Indo Rama Synthetics Limited (IRSL), known as India's largest polyester manufacturer, which has a plant at Butibori industrial estate, the first investment in that area and employs a workforce of 3,000 at the Butibori plant has been in the red for last three years, posted losses in the quarter ending September too.
The company has reported a net loss of Rs43.90 crore as against Rs16.02 crore in the same period the previous year. The revenue was down toRs 632.21 as compared to Rs730.86 crore in the corresponding period due to falling prices of crude apart from sluggish demand for its products and dumping by China.
Currently, the company's plants, including that in Butibori, are being operated at 60% capacity. Efforts will be taken to jack up utilization to 80% of the installed capacity in the next quarter, said chairman OP Lohia. The company could successfully manage to operate without job cuts so far. But no new jobs could be created due to the slump.
Chairman OP Lohia said that the company is finally confident of turning around in the next quarter. Though the industry needs some support from the government, the company hopes to register profits on its own.
When it was pointed out that falling crude prices should benefit a polyester-maker, since it is raw material for the industry, Lohia said that volatile rates have led to inventory losses. The rates have gone much lower than the level at which Indo Rama had sourced its supplies, affecting its pricing calculations.

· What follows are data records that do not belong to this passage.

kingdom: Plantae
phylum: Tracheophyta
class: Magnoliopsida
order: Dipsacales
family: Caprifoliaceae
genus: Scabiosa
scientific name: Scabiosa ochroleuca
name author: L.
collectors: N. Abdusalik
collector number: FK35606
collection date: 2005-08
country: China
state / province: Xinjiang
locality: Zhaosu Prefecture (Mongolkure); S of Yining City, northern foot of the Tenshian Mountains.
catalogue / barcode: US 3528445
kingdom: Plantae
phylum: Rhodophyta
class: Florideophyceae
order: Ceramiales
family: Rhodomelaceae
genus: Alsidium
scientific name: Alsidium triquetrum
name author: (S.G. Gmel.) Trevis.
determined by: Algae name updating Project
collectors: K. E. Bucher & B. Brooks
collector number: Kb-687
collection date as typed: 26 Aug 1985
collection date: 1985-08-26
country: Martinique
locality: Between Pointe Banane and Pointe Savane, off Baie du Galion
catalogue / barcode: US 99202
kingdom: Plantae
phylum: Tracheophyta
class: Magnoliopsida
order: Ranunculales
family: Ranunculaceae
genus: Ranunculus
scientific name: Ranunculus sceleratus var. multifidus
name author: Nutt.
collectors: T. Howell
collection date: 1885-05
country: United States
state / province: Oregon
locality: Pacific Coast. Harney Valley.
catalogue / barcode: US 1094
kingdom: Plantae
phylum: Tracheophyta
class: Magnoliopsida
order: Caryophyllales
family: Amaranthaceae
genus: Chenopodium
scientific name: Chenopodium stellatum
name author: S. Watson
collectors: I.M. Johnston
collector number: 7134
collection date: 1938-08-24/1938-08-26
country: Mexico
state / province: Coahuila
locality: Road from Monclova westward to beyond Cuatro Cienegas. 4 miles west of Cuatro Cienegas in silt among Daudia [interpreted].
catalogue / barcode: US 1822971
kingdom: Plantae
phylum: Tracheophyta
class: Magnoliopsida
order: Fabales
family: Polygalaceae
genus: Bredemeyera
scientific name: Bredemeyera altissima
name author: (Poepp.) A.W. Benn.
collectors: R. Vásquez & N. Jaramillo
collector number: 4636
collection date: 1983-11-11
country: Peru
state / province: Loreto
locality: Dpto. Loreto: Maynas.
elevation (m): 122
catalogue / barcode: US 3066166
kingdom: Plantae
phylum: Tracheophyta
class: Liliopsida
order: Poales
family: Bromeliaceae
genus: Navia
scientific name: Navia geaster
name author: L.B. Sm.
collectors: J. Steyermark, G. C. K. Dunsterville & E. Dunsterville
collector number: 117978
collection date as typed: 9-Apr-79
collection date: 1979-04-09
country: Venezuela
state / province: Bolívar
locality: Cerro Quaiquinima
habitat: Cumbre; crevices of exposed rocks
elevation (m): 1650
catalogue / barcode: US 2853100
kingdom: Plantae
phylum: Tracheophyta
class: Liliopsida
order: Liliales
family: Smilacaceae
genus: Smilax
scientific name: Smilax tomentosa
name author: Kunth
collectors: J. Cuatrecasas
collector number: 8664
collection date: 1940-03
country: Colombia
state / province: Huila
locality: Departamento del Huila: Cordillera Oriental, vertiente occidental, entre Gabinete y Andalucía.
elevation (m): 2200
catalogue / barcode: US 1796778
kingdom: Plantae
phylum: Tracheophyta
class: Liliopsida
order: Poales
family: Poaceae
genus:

However, with crude rates stabilizing, at $40 a barrel, it is expected that the inventory losses will be reigned in. The company has stepped up its production, which can be seen in the terms of volumes going up. Though turnover in money terms is down, the physical production has been at 80,693 tonnes as against 73,492 tonnes in the same period last year. The capacity for draw texturized yarn (DTY), a high value added product, has also been expanded during the quarter, said Lohia.
The increased domestic availability of PTA, a raw material, will also help change the tide. However, dumping can be a major concern for smaller units, though on the brighter side there have been reports of Chinese units also facing losses due to low international demand.
As there is no export incentive, which can otherwise make Indian industries competitive. The government needs to support the industry by reducing the excise duty to zero for polyester fibre in lines with natural fibre. The government should also impose an import duty to counter Chinese dumping.